GIVEN INSTRUCTION 1: For the rhythm article below, decide whether each statement agrees with it, answering yes or no and quoting the words that settle it: (a) baladi and bolero are in 4/4 time; (b) one specific rhythm is called the 4/4 rhythm; (c) masmoudi takes up four beats.
GIVEN INSTRUCTION 2: In the rhythm article below, what tells you how fast the music goes?
GIVEN INSTRUCTION 3: Please write out everything in the rhythm article from "I would be surprised" down to "of your music.".

>> Start SELECTED TEXT

Rhythm and Reason Series, Article 5
Cymbals & The Music
by Mary Ellen Donald
Originally published in Bellydancer Magazine in 1978 as part of an ongoing column. This magazine was published by Yasmine Samra in Palo Alto, California.

Many of you are teachers who really care about sharing accurate information with your students.  I would like to heartily encourage you to continue seeking and sharing clarity in a field that is often shrouded in mystery.  As I listen to your questions and comments in my travels, I have discovered an area of confusion that I would like to clear up with this article. I’ll use the format of an ongoing dialogue with an imaginary bellydance instructor. 

If you find from reading this that your information has been incorrect, I suggest that you let your students know about your latest discoveries and help them not to make the same mistakes.  In the long run my guess is that your students will respect you for this honest approach rather than abandon you because you don’t know all there is to know about Middle Eastern dance and music.  Ask my students.  They’ve learned all kinds of new things step by step along with me, as I have corrected and refined my knowledge about percussion and rhythms.

“What cymbal patterns fit the 4/4 rhythm?”

Before I can answer your question I’d like to clarify something about the term 4/4 rhythm. 

There is no specific rhythm that is called the 4/4 rhythm.  4/4 refers to the way that you can count the passage of time. 

That is, over and over again as the music is playing, you can count four beats – one and two and three and four and.  In 4/4 music the repetitive pattern that you hear should fit within those four counts.  The 4/4 is called the time signature or the meter.  But that’s not the rhythm.  As I say at the beginning of each workshop, “Rhythm is the patterned arrangement of sound and silent.”  The skeleton of a rhythm consists of the pattern that its accents form, a pattern that is repetitive.

So the 4/4 tells you how to count.  The rhythm tells you where to put your accents and the musical director tells you how fast this all goes. 

Most of the music that you dance to is in some form of 4/4 time.  Baladi and bolero are in 4/4 time and so is the lesser known fast chifte telli.  Slow chifte telli and masmoudi take up eight beats so you can picture them as taking up two measures of 4/4 time or count from one to eight beats and picture them as in 8/4 time.

“I can recognize the accents of most of those rhythms that you mentioned but as I listen to lots of music that I know is in 4/4 time (because I can count four beats evenly throughout it), I can’t identify any repetitive rhythmical pattern.  That’s why I call that music just 4/4 rhythm.”

I would be surprised to find that your bellydance music doesn’t have a repetitive pattern of accents.  You just have to have a better idea of what you are listening for.  Sometimes a bass instrument marks the accents regularly and the drum plays unrepeated frills on top of that.  In that case the accents of the bass give you the rhythm.  Other times the drum is enunciating the rhythm with many embellishments surrounding the accents so it’s hard to pick out the pattern.  Many times fast chifte telli is the rhythm in question.  I know you recognize the slow chifte telli.  Just hum it over and over and speed it up until it goes twice as fast as you are used to.  See if that fits some of your music.

>> End SELECTED TEXT
>> Start RECORD SET

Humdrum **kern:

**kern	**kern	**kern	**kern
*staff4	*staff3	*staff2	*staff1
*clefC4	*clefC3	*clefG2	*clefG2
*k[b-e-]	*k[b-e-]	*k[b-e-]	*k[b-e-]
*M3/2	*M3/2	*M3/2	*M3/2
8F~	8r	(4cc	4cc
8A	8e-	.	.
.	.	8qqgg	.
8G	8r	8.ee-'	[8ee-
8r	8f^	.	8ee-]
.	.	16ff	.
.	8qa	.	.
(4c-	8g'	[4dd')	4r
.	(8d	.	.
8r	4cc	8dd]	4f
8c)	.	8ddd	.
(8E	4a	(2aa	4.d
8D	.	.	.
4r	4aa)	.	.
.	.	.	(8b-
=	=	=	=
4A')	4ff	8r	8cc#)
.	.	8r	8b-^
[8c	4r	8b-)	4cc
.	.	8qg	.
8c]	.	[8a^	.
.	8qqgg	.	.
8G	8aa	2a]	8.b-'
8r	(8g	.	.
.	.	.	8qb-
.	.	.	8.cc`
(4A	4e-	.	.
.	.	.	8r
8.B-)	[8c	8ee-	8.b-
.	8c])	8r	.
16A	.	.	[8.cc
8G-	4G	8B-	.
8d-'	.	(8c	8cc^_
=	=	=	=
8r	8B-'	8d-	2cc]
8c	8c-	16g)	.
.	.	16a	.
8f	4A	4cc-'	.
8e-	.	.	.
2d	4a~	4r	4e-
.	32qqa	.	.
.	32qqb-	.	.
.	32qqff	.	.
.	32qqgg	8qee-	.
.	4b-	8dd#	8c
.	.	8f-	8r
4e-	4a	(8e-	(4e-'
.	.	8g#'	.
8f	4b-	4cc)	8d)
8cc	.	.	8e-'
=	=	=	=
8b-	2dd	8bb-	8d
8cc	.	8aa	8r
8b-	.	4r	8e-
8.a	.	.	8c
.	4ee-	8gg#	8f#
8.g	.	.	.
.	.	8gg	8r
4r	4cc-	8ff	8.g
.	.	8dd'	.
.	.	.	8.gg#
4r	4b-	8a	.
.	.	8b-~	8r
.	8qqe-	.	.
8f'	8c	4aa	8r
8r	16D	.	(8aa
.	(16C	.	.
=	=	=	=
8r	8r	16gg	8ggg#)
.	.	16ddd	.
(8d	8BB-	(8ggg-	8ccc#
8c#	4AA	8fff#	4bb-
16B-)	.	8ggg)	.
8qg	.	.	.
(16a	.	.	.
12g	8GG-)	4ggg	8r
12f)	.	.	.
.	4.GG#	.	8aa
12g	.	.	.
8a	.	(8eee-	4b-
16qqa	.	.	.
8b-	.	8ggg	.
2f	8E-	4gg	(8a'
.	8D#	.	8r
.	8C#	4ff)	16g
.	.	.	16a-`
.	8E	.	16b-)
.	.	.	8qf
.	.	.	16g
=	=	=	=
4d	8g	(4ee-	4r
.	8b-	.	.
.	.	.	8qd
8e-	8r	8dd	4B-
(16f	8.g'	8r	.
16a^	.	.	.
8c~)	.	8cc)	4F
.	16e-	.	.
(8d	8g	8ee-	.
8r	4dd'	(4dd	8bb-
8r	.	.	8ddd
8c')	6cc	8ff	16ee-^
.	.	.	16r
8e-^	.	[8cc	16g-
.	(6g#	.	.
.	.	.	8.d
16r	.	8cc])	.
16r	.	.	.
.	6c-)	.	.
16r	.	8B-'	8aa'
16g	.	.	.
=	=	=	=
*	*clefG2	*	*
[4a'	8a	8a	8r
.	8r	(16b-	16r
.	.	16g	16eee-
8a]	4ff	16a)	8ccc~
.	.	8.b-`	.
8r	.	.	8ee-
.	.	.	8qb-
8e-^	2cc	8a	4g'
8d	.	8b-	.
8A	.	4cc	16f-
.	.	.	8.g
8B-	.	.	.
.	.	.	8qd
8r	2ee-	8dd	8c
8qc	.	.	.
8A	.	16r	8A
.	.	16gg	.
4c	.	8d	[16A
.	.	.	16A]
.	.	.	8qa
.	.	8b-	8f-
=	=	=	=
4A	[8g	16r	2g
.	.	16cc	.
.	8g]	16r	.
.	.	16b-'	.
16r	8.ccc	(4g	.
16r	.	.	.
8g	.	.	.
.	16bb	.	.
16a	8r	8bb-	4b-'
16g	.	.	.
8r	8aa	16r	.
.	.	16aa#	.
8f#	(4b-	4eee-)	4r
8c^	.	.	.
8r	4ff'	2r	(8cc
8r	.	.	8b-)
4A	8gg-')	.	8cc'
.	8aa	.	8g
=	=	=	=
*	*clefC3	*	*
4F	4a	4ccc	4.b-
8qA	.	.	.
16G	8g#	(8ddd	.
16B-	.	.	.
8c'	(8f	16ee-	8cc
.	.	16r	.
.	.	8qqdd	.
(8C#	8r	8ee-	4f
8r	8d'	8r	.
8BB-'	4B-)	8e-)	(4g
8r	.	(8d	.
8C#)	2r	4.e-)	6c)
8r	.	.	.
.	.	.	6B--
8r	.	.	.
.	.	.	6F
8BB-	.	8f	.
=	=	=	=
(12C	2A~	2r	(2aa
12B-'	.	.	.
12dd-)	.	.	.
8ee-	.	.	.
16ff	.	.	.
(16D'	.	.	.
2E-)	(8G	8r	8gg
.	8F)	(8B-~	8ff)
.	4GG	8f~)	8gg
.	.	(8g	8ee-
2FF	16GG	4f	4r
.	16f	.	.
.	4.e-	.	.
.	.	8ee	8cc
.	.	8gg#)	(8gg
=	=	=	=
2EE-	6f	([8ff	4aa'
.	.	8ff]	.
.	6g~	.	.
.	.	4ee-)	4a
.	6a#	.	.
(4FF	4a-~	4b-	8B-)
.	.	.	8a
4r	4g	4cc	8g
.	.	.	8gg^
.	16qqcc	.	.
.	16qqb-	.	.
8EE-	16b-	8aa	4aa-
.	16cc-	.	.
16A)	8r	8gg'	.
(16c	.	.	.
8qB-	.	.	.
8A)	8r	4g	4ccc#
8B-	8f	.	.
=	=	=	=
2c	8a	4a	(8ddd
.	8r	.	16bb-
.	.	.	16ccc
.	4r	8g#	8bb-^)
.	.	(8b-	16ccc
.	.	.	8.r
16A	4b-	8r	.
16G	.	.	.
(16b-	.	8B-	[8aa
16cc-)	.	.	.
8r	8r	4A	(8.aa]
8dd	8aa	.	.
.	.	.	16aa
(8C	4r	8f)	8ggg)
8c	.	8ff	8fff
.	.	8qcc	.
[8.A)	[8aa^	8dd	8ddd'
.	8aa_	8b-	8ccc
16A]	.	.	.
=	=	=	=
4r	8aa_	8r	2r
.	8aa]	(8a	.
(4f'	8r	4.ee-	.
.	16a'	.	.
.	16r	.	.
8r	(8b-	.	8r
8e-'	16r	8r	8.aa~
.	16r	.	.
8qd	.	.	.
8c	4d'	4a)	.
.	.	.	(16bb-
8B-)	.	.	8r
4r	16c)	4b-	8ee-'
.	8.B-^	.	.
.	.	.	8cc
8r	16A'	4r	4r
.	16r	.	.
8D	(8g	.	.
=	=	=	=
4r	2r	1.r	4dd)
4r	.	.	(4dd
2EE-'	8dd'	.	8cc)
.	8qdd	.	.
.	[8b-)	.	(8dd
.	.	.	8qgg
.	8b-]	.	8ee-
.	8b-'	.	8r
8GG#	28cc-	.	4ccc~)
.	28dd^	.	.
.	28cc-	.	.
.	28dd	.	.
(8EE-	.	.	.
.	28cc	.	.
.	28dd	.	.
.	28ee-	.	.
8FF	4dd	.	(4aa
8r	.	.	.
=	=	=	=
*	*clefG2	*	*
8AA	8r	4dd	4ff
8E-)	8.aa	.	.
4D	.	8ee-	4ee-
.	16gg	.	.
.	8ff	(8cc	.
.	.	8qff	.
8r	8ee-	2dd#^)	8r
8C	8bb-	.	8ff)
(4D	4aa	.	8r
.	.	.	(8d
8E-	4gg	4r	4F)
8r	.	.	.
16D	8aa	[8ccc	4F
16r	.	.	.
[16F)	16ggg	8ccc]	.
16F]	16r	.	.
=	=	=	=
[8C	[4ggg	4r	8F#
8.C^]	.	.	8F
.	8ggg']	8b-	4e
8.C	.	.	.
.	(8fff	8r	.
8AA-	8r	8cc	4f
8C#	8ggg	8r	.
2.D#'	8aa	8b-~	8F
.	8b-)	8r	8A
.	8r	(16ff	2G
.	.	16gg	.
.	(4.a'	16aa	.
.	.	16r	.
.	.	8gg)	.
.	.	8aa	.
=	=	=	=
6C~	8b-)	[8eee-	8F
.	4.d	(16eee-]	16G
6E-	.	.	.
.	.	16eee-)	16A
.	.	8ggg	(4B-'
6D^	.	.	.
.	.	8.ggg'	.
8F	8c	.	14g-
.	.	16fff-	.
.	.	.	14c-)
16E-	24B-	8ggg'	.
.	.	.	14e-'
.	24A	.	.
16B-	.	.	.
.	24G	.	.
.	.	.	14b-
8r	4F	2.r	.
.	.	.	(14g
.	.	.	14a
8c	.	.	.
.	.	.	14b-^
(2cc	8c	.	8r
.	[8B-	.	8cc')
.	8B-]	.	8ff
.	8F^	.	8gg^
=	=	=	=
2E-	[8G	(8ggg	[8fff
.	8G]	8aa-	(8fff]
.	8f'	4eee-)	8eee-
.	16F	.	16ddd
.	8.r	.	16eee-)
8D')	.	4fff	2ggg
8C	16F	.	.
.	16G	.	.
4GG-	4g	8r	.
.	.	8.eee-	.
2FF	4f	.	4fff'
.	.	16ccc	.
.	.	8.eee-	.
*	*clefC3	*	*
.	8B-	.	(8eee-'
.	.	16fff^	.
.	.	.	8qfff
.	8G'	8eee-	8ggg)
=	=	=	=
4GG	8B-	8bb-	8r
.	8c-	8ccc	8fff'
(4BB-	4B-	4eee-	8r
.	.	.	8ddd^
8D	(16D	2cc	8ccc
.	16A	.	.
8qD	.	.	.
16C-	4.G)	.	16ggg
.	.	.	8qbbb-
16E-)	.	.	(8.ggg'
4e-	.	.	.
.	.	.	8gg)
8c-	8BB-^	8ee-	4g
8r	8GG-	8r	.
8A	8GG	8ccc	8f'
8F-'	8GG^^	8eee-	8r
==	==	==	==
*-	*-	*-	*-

>> End RECORD SET

COMPLETE ANSWER 1:
(a) Yes: "Baladi and bolero are in 4/4 time"
(b) No: "There is no specific rhythm that is called the 4/4 rhythm."
(c) No: "Slow chifte telli and masmoudi take up eight beats"

COMPLETE ANSWER 2: The musical director.

COMPLETE ANSWER 3:
I would be surprised to find that your bellydance music doesn’t have a repetitive pattern of accents.  You just have to have a better idea of what you are listening for.  Sometimes a bass instrument marks the accents regularly and the drum plays unrepeated frills on top of that.  In that case the accents of the bass give you the rhythm.  Other times the drum is enunciating the rhythm with many embellishments surrounding the accents so it’s hard to pick out the pattern.  Many times fast chifte telli is the rhythm in question.  I know you recognize the slow chifte telli.  Just hum it over and over and speed it up until it goes twice as fast as you are used to.  See if that fits some of your music.